§ Problem
Return each line of the entries below that contains the string "https". Case counts.
#### Exercise inputs ####
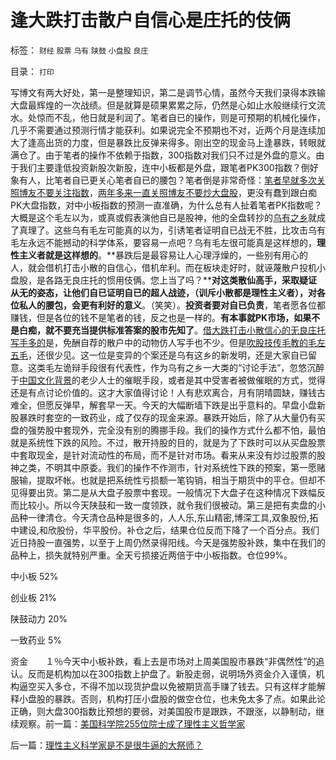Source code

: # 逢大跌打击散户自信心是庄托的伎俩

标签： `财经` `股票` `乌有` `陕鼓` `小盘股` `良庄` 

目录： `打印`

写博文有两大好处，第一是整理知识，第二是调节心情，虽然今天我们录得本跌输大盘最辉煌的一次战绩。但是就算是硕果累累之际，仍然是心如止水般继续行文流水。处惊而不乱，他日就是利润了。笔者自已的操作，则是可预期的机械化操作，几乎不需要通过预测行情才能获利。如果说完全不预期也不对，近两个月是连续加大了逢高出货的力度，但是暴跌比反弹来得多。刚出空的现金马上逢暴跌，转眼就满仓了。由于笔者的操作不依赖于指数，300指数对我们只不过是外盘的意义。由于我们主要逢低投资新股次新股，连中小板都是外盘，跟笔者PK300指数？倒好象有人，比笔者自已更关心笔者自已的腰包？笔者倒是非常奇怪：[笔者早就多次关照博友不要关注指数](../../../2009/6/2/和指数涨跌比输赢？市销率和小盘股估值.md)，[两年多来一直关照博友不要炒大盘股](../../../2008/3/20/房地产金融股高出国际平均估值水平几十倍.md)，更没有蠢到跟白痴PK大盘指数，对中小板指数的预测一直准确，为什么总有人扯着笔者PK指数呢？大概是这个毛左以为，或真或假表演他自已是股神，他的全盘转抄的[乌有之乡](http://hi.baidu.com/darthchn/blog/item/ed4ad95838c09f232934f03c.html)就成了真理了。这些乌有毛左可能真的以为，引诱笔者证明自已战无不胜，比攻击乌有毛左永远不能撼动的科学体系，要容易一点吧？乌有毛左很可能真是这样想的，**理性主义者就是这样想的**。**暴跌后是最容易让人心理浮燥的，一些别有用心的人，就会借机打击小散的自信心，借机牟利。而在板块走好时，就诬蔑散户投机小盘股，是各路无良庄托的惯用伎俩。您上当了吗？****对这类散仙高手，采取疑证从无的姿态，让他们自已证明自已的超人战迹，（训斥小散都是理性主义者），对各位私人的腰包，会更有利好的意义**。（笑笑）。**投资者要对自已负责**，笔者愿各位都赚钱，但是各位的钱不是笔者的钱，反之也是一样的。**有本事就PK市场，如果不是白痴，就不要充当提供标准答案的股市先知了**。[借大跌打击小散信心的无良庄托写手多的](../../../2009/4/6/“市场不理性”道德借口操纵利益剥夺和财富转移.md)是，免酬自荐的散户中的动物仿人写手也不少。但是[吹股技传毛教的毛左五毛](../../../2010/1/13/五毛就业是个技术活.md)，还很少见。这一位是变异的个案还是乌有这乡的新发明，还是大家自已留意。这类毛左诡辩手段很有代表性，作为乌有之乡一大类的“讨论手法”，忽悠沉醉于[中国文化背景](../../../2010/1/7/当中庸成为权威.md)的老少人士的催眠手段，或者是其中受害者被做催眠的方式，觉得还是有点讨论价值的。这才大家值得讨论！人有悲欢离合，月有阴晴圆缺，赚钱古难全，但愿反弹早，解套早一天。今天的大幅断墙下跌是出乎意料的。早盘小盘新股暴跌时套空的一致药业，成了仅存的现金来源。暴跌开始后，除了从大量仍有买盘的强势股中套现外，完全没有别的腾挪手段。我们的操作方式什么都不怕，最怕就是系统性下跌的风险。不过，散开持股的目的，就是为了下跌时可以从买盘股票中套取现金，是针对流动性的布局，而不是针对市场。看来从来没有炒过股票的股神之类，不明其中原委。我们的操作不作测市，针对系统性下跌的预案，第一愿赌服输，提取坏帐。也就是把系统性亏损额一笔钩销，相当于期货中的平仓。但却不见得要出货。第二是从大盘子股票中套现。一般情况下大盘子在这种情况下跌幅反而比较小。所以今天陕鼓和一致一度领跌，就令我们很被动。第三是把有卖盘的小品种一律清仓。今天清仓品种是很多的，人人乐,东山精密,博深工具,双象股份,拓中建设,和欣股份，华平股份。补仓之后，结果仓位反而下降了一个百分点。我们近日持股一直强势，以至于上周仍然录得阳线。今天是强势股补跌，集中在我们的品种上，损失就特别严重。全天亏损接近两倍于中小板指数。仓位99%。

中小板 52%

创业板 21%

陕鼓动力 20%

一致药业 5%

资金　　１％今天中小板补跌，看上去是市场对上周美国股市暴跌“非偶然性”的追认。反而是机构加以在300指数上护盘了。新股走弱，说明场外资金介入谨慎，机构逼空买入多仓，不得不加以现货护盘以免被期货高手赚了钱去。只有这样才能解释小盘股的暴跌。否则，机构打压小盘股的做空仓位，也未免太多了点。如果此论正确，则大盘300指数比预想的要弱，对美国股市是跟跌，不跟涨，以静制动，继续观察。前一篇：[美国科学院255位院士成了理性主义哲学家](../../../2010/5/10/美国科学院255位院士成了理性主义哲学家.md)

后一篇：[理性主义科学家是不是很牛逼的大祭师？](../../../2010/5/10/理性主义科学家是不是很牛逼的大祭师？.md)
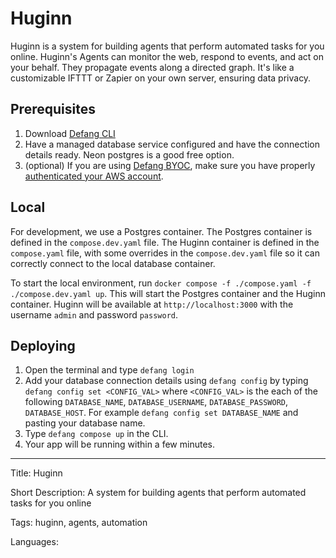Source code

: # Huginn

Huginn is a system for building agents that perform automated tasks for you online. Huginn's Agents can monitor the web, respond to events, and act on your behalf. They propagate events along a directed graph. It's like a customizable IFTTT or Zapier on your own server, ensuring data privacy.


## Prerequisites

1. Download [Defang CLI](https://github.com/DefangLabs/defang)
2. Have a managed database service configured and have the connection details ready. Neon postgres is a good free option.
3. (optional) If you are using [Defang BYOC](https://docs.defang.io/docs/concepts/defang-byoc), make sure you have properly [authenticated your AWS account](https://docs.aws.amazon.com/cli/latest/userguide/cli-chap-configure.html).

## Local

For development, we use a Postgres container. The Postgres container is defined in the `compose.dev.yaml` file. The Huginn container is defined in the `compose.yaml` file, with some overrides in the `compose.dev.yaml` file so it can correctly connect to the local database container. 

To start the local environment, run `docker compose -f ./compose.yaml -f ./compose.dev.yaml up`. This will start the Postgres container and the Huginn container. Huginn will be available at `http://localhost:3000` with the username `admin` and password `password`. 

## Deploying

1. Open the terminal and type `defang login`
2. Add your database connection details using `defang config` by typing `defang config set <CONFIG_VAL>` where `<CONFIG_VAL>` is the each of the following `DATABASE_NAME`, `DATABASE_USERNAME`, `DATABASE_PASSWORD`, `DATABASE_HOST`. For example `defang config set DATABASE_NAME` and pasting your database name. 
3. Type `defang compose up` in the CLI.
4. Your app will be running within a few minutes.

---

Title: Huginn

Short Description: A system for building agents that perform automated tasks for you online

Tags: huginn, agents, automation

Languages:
####
§ Answer space
1. Download [Defang CLI](https://github.com/DefangLabs/defang)
3. (optional) If you are using [Defang BYOC](https://docs.defang.io/docs/concepts/defang-byoc), make sure you have properly [authenticated your AWS account](https://docs.aws.amazon.com/cli/latest/userguide/cli-chap-configure.html).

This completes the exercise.